- JOB ITEM -
Reproduce the text of every item below word for word, leaving the pictures out of your answer.

- DATA FOR THIS TASK -

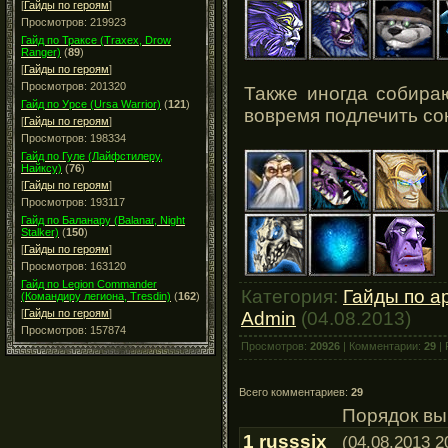
[
Гайды по героям
]
Просмотров: 219923
Гайд по Траксе (Traxex, Drow
Ranger)
(
89
)
[
Гайды по героям
]
Просмотров: 201320
Также иногда собира
Гайд по Урсе (Ursa Warrior)
(
121
)
вовремя подлечить со
[
Гайды по героям
]
Просмотров: 198334
Гайд по Гуле (Лайфстилеру,
Найксу)
(
76
)
[
Гайды по героям
]
Просмотров: 193117
Гайд по Баланару (Balanar, Night
Stalker)
(
150
)
[
Гайды по героям
]
Просмотров: 163120
Гайд по Legion Commander
Категория:
Гайды по а
(Командиру легиона, Tresdin)
(
162
)
[
Гайды по героям
]
Admin
(04.08.2013)
Просмотров: 157874
Просмотров:
20926
| Комментарии:
29
| 
Всего комментариев:
29
Порядок вы
1
russsix
(04.08.2013 2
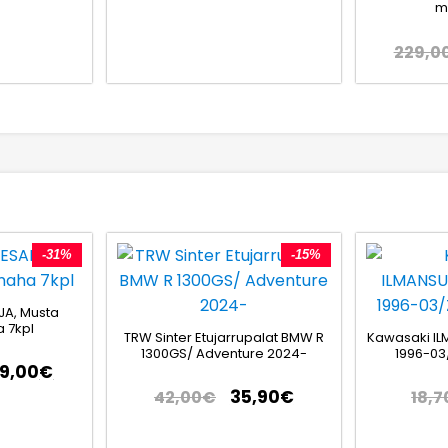
mu
229,0
-31%
-15%
JA, Musta
 7kpl
TRW Sinter Etujarrupalat BMW R
Kawasaki IL
1300GS/ Adventure 2024-
1996-03
79,00
€
35,90
€
42,00
€
18,7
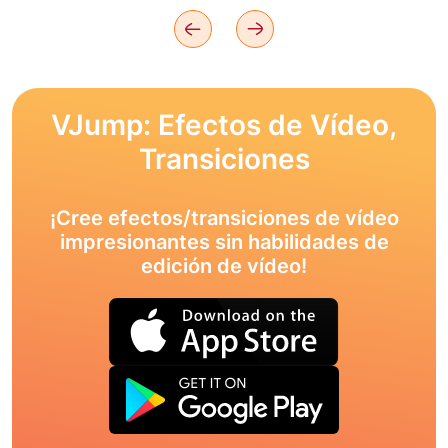
VJump: Efectos de Vídeo,
Transiciones
¡Cree efectos/transiciones de vídeo
impresionantes sin habilidades de
edición de vídeo!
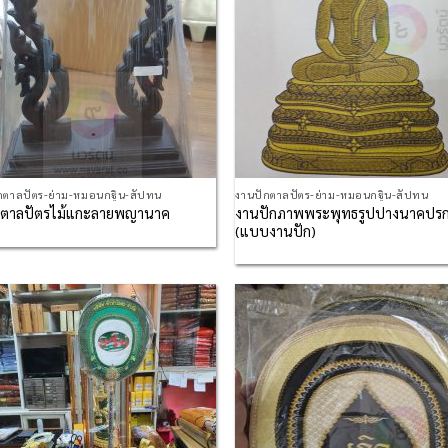
กตาลปัตร-ย่าม-หมอนกฐิน-สัปทน
งานปักตาลปัตร-ย่าม-หมอนกฐิน-สัปทน
งานปักภาพพระพุทธรูปปางนาคปร
้งตาลปัตรไม้แกะลายพญานาค
(แบบงานปัก)
Add to
Ad
Wishlist
Wis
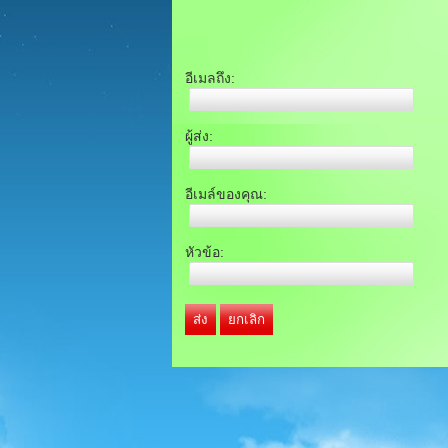
อีเมลถึง:
ผู้ส่ง:
อีเมล์ของคุณ:
หัวข้อ:
ส่ง
ยกเลิก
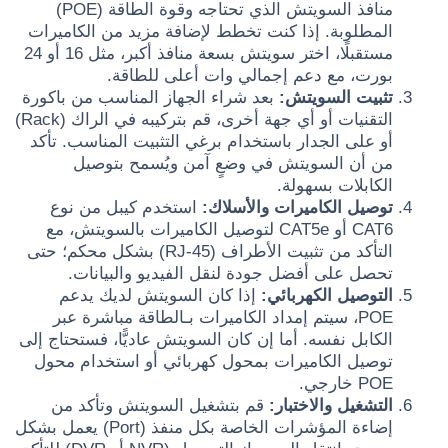
منافذ السويتش الذي تحتاجه وقوة الطاقة (POE)
المطلوبة. إذا كنت تخطط لإضافة مزيد من الكاميرات
مستقبلًا، اختر سويتش بسعة منافذ أكبر، مثل 16 أو 24
بورت، مع دعم إجمالي وات أعلى للطاقة.
تثبيت السويتش:
بعد شراء الجهاز المناسب من باكورة
التقنيات أو أي جهة أخرى، قم بتركيبه في الراك (Rack)
أو على الجدار باستخدام برغي التثبيت المناسب. تأكد
من أن السويتش في وضعٍ آمن ويُسمح بتوصيل
الكابلات بسهولة.
توصيل الكاميرات والأسلاك:
استخدم كيبل من نوع
CAT6 أو CAT5e لتوصيل الكاميرات بالسويتش، مع
التأكد من تثبيت الأطراف (RJ-45) بشكل محكم؛ حتى
تحصل على أفضل جودة لنقل الفيديو والبيانات.
التوصيل الكهربائي:
إذا كان السويتش لديك يدعم
POE، سيتم إمداد الكاميرات بـالطاقة مباشرة عبر
الكابل نفسه. أما إن كان السويتش عاديًّا، فستحتاج إلى
توصيل الكاميرات بمحول كهربائي أو استخدام محول
POE خارجي.
التشغيل والاختبار:
قم بتشغيل السويتش وتأكد من
إضاءة المؤشرات الخاصة بكل منفذ (Port) يعمل بشكل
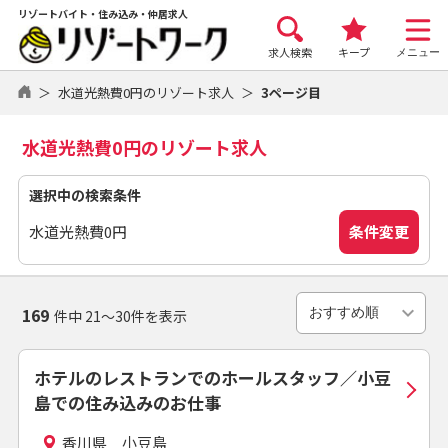
リゾートバイト・住み込み・仲居求人
求人検索
キープ
メニュー
水道光熱費0円のリゾート求人
3ページ目
水道光熱費0円のリゾート求人
選択中の検索条件
条件変更
水道光熱費0円
169
件中 21～30件を表示
ホテルのレストランでのホールスタッフ／小豆
島での住み込みのお仕事
香川県 小豆島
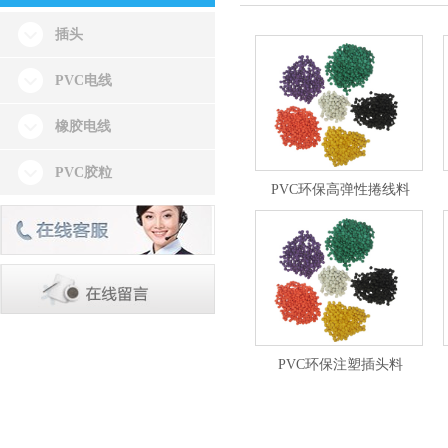
插头
PVC电线
橡胶电线
PVC胶粒
PVC环保高弹性捲线料
PVC环保注塑插头料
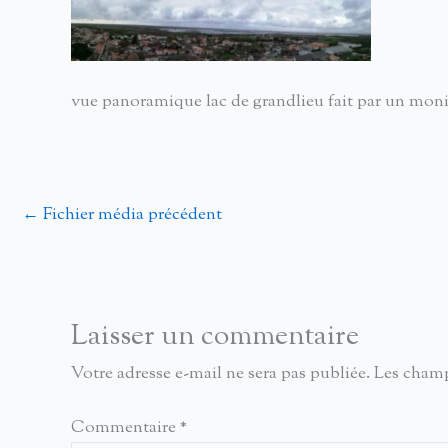
vue panoramique lac de grandlieu fait par un moni
←
Fichier média précédent
Laisser un commentaire
Votre adresse e-mail ne sera pas publiée.
Les champ
Commentaire
*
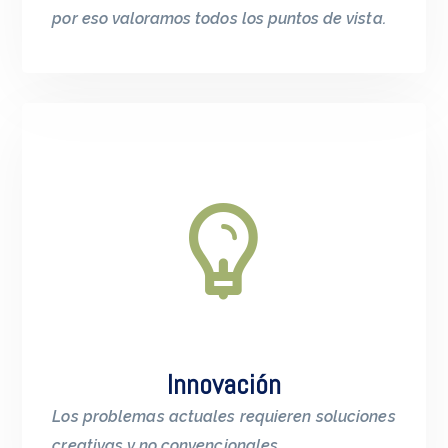
por eso valoramos todos los puntos de vista.
Innovación
Los problemas actuales requieren soluciones
creativas y no convencionales.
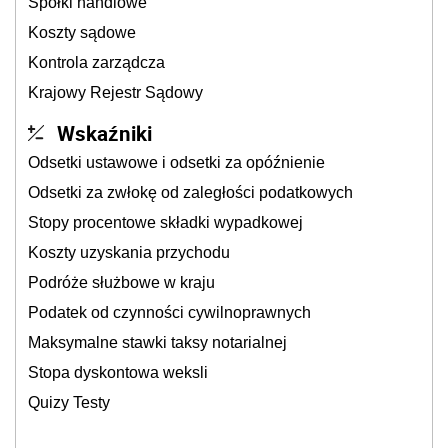
Spółki handlowe
Koszty sądowe
Kontrola zarządcza
Krajowy Rejestr Sądowy
Wskaźniki
Odsetki ustawowe i odsetki za opóźnienie
Odsetki za zwłokę od zaległości podatkowych
Stopy procentowe składki wypadkowej
Koszty uzyskania przychodu
Podróże służbowe w kraju
Podatek od czynności cywilnoprawnych
Maksymalne stawki taksy notarialnej
Stopa dyskontowa weksli
Quizy Testy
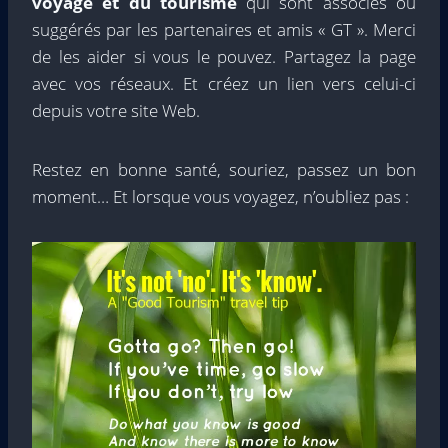
voyage et du tourisme
qui sont associés ou
suggérés par les partenaires et amis « GT ». Merci
de les aider si vous le pouvez. Partagez la page
avec vos réseaux. Et créez un lien vers celui-ci
depuis votre site Web.
Restez en bonne santé, souriez, passez un bon
moment… Et lorsque vous voyagez, n’oubliez pas :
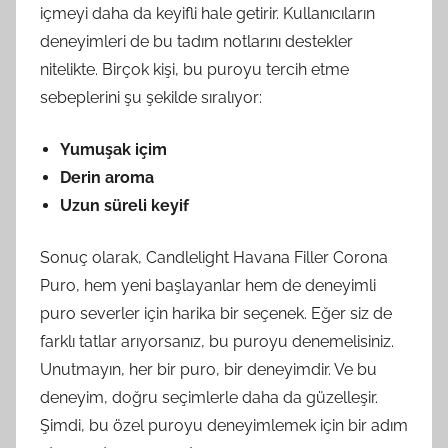
içmeyi daha da keyifli hale getirir. Kullanıcıların
deneyimleri de bu tadım notlarını destekler
nitelikte. Birçok kişi, bu puroyu tercih etme
sebeplerini şu şekilde sıralıyor:
Yumuşak içim
Derin aroma
Uzun süreli keyif
Sonuç olarak, Candlelight Havana Filler Corona
Puro, hem yeni başlayanlar hem de deneyimli
puro severler için harika bir seçenek. Eğer siz de
farklı tatlar arıyorsanız, bu puroyu denemelisiniz.
Unutmayın, her bir puro, bir deneyimdir. Ve bu
deneyim, doğru seçimlerle daha da güzelleşir.
Şimdi, bu özel puroyu deneyimlemek için bir adım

- TASK OUTPUT -
[
Гайды по героям
]
Просмотров: 219923
Гайд по Траксе (Traxex, Drow
Ranger)
(
89
)
[
Гайды по героям
]
Просмотров: 201320
Также иногда собира
Гайд по Урсе (Ursa Warrior)
(
121
)
вовремя подлечить со
[
Гайды по героям
]
Просмотров: 198334
Гайд по Гуле (Лайфстилеру,
Найксу)
(
76
)
[
Гайды по героям
]
Просмотров: 193117
Гайд по Баланару (Balanar, Night
Stalker)
(
150
)
[
Гайды по героям
]
Просмотров: 163120
Гайд по Legion Commander
Категория:
Гайды по а
(Командиру легиона, Tresdin)
(
162
)
[
Гайды по героям
]
Admin
(04.08.2013)
Просмотров: 157874
Просмотров:
20926
| Комментарии:
29
| 
Всего комментариев:
29
Порядок вы
1
russsix
(04.08.2013 2
mu
229,0
-31%
-15%
JA, Musta
 7kpl
TRW Sinter Etujarrupalat BMW R
Kawasaki IL
1300GS/ Adventure 2024-
1996-03
79,00
€
35,90
€
42,00
€
18,7
VJump: Efectos de Vídeo,
Transiciones
¡Cree efectos/transiciones de vídeo
impresionantes sin habilidades de
edición de vídeo!
กตาลปัตร-ย่าม-หมอนกฐิน-สัปทน
งานปักตาลปัตร-ย่าม-หมอนกฐิน-สัปทน
งานปักภาพพระพุทธรูปปางนาคปร
้งตาลปัตรไม้แกะลายพญานาค
(แบบงานปัก)
Add to
Ad
Wishlist
Wis
อีเมลถึง:
ผู้ส่ง:
อีเมล์ของคุณ:
หัวข้อ:
ส่ง
ยกเลิก
منافذ السويتش الذي تحتاجه وقوة الطاقة (POE)
المطلوبة. إذا كنت تخطط لإضافة مزيد من الكاميرات
مستقبلًا، اختر سويتش بسعة منافذ أكبر، مثل 16 أو 24
بورت، مع دعم إجمالي وات أعلى للطاقة.
تثبيت السويتش:
بعد شراء الجهاز المناسب من باكورة
التقنيات أو أي جهة أخرى، قم بتركيبه في الراك (Rack)
أو على الجدار باستخدام برغي التثبيت المناسب. تأكد
من أن السويتش في وضعٍ آمن ويُسمح بتوصيل
الكابلات بسهولة.
توصيل الكاميرات والأسلاك:
استخدم كيبل من نوع
CAT6 أو CAT5e لتوصيل الكاميرات بالسويتش، مع
التأكد من تثبيت الأطراف (RJ-45) بشكل محكم؛ حتى
تحصل على أفضل جودة لنقل الفيديو والبيانات.
التوصيل الكهربائي:
إذا كان السويتش لديك يدعم
POE، سيتم إمداد الكاميرات بـالطاقة مباشرة عبر
الكابل نفسه. أما إن كان السويتش عاديًّا، فستحتاج إلى
توصيل الكاميرات بمحول كهربائي أو استخدام محول
POE خارجي.
التشغيل والاختبار:
قم بتشغيل السويتش وتأكد من
إضاءة المؤشرات الخاصة بكل منفذ (Port) يعمل بشكل
リゾートバイト・住み込み・仲居求人
求人検索
キープ
メニュー
水道光熱費0円のリゾート求人
3ページ目
水道光熱費0円のリゾート求人
選択中の検索条件
条件変更
水道光熱費0円
169
件中 21～30件を表示
ホテルのレストランでのホールスタッフ／小豆
島での住み込みのお仕事
香川県 小豆島
插头
PVC电线
橡胶电线
PVC胶粒
PVC环保高弹性捲线料
PVC环保注塑插头料
vue panoramique lac de grandlieu fait par un moni
←
Fichier média précédent
Laisser un commentaire
Votre adresse e-mail ne sera pas publiée.
Les champ
Commentaire
*
por eso valoramos todos los puntos de vista.
Innovación
Los problemas actuales requieren soluciones
creativas y no convencionales.
Spółki handlowe
Koszty sądowe
Kontrola zarządcza
Krajowy Rejestr Sądowy
Wskaźniki
Odsetki ustawowe i odsetki za opóźnienie
Odsetki za zwłokę od zaległości podatkowych
Stopy procentowe składki wypadkowej
Koszty uzyskania przychodu
Podróże służbowe w kraju
Podatek od czynności cywilnoprawnych
Maksymalne stawki taksy notarialnej
Stopa dyskontowa weksli
Quizy Testy
voyage et du tourisme
qui sont associés ou
suggérés par les partenaires et amis « GT ». Merci
de les aider si vous le pouvez. Partagez la page
avec vos réseaux. Et créez un lien vers celui-ci
depuis votre site Web.
Restez en bonne santé, souriez, passez un bon
moment… Et lorsque vous voyagez, n’oubliez pas :
içmeyi daha da keyifli hale getirir. Kullanıcıların
deneyimleri de bu tadım notlarını destekler
nitelikte. Birçok kişi, bu puroyu tercih etme
sebeplerini şu şekilde sıralıyor:
Yumuşak içim
Derin aroma
Uzun süreli keyif
Sonuç olarak, Candlelight Havana Filler Corona
Puro, hem yeni başlayanlar hem de deneyimli
puro severler için harika bir seçenek. Eğer siz de
farklı tatlar arıyorsanız, bu puroyu denemelisiniz.
Unutmayın, her bir puro, bir deneyimdir. Ve bu
deneyim, doğru seçimlerle daha da güzelleşir.
Şimdi, bu özel puroyu deneyimlemek için bir adım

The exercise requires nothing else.